### [Action item]
Give, as a bare number, the count of lines below that contain "left".

Pose estimation data:
• • • •

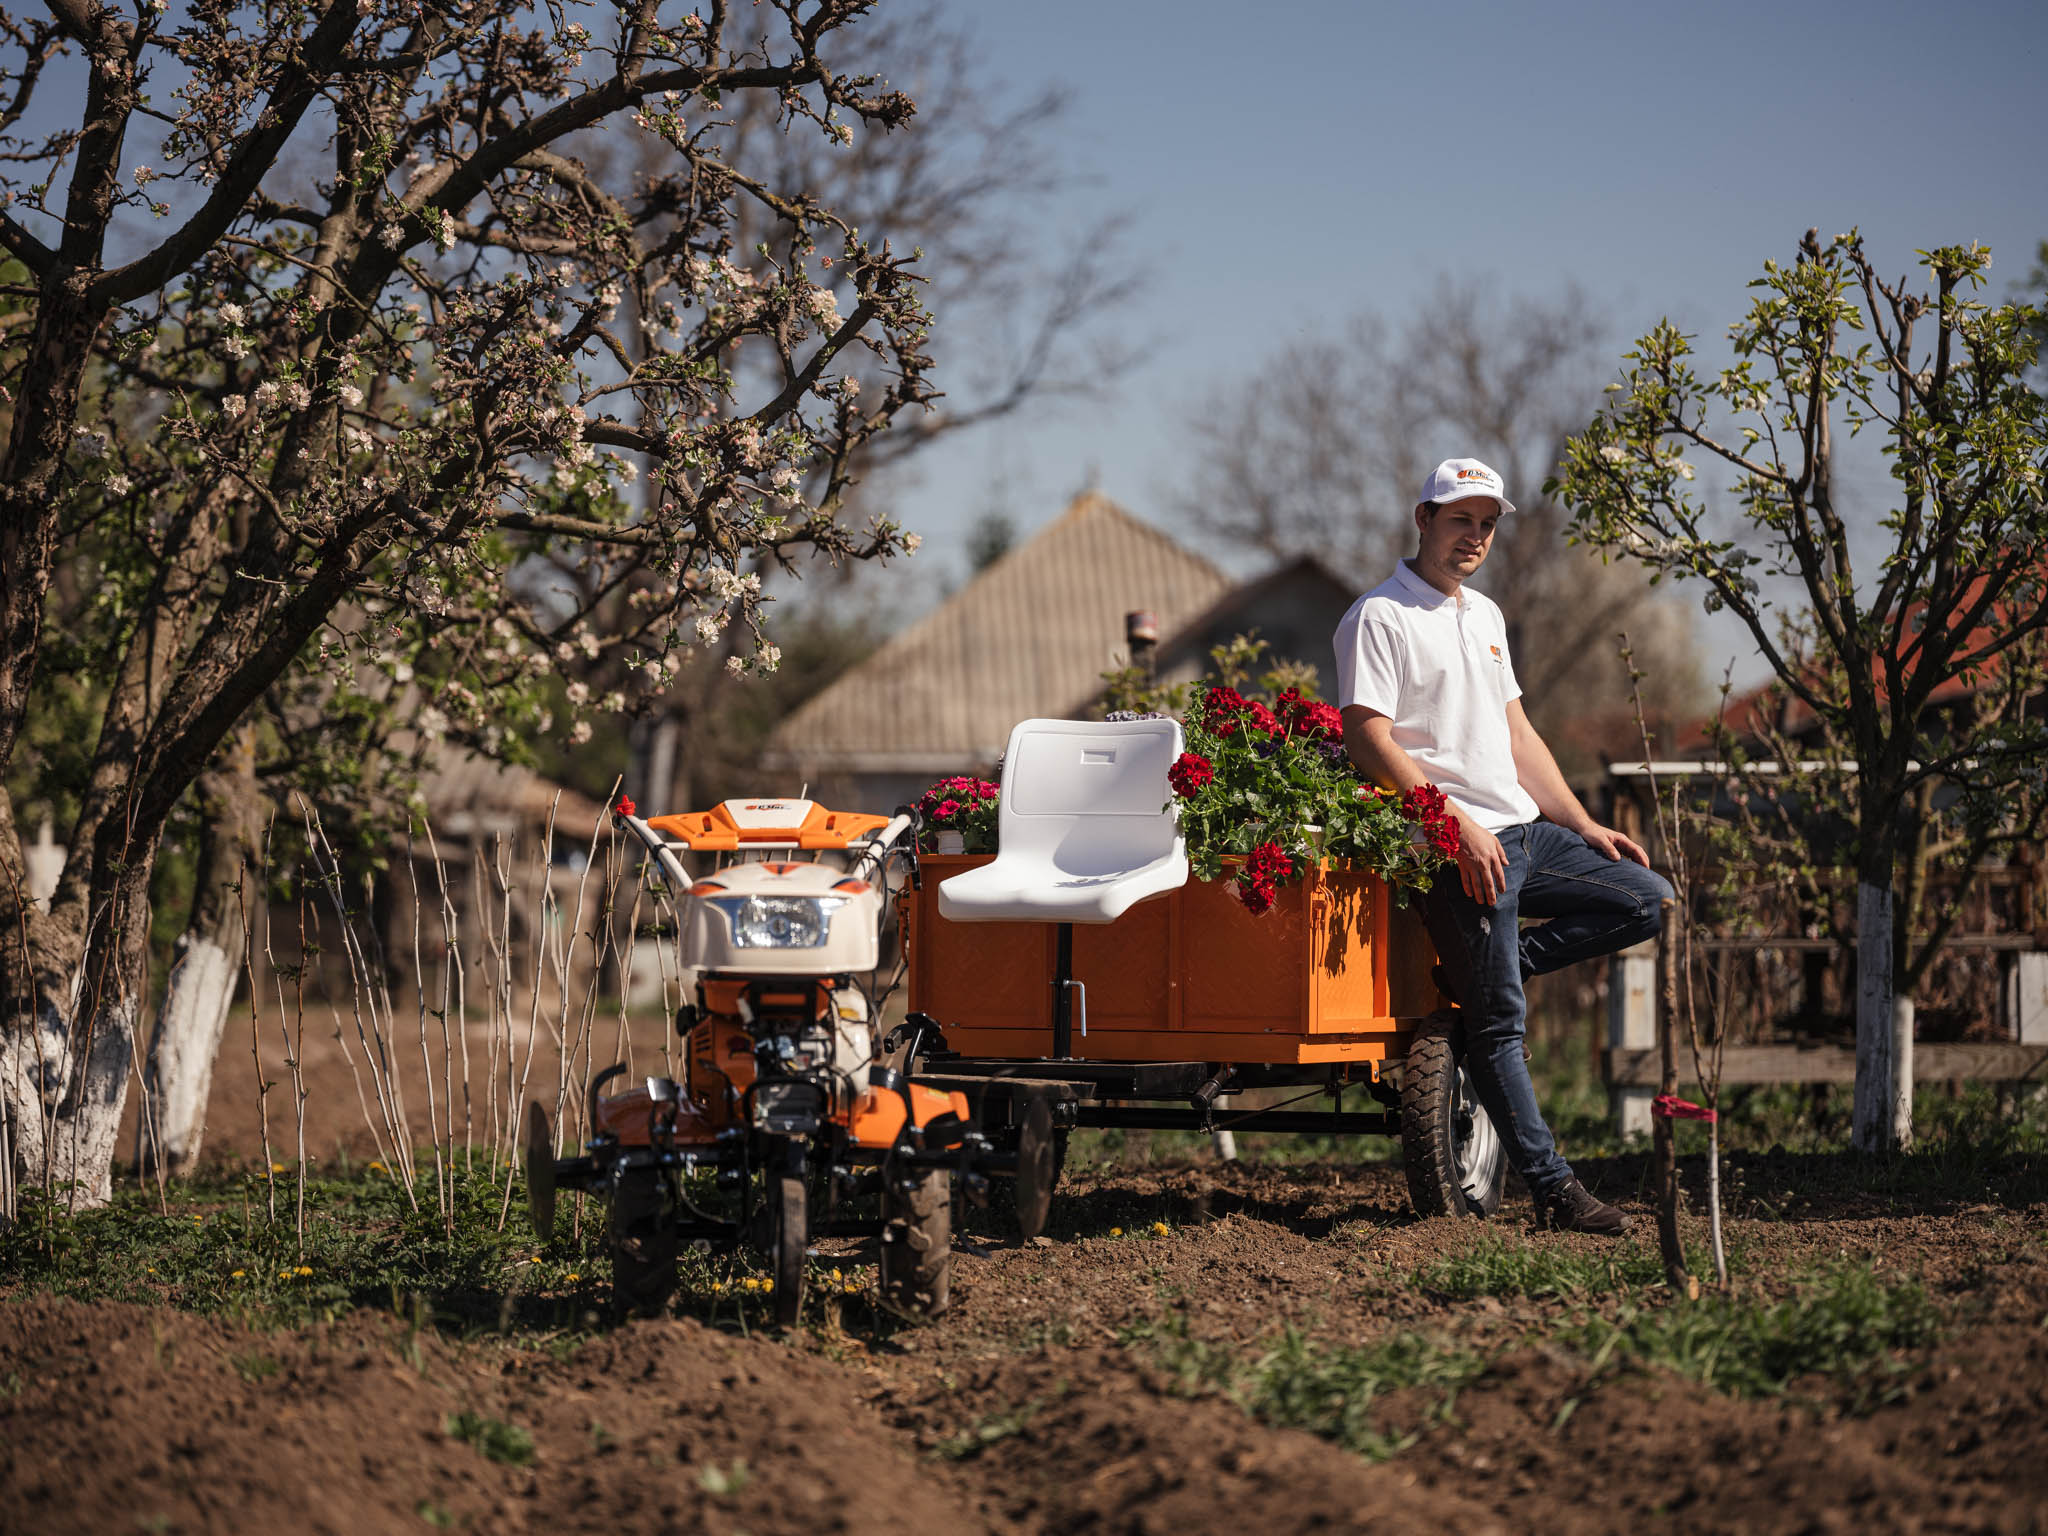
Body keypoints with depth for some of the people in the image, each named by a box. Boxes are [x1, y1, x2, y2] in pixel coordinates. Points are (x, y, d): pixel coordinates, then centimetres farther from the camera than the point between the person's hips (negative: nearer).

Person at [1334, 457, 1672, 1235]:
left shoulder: (1484, 616, 20)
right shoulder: (1380, 617, -7)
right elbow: (1369, 740, -15)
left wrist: (1584, 825, 16)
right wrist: (1459, 825, -20)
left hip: (1523, 830, 9)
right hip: (1455, 848, -9)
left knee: (1648, 900, 4)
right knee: (1498, 1024, -8)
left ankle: (1486, 970, 1)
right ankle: (1552, 1190, -6)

• • • •

### [Exercise result]
5